What the task asks>
Repeat the material in full. Keep every line exactly as it is.

---------------

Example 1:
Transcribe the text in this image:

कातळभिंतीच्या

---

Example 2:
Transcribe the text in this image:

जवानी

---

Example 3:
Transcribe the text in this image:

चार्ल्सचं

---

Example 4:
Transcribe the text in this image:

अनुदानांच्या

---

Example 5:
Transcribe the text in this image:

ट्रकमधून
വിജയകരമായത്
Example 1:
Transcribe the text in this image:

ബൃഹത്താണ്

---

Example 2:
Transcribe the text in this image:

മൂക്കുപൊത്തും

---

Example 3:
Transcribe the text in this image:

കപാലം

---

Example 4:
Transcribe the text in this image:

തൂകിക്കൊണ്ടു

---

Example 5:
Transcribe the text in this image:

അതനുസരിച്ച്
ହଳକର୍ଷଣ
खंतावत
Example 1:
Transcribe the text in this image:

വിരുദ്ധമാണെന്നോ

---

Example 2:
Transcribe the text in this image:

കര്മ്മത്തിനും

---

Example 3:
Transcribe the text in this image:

---------------

Written solution>
Example 1:
Transcribe the text in this image:

कातळभिंतीच्या

---

Example 2:
Transcribe the text in this image:

जवानी

---

Example 3:
Transcribe the text in this image:

चार्ल्सचं

---

Example 4:
Transcribe the text in this image:

अनुदानांच्या

---

Example 5:
Transcribe the text in this image:

ट्रकमधून
വിജയകരമായത്
Example 1:
Transcribe the text in this image:

ബൃഹത്താണ്

---

Example 2:
Transcribe the text in this image:

മൂക്കുപൊത്തും

---

Example 3:
Transcribe the text in this image:

കപാലം

---

Example 4:
Transcribe the text in this image:

തൂകിക്കൊണ്ടു

---

Example 5:
Transcribe the text in this image:

അതനുസരിച്ച്
ହଳକର୍ଷଣ
खंतावत
Example 1:
Transcribe the text in this image:

വിരുദ്ധമാണെന്നോ

---

Example 2:
Transcribe the text in this image:

കര്മ്മത്തിനും

---

Example 3:
Transcribe the text in this image:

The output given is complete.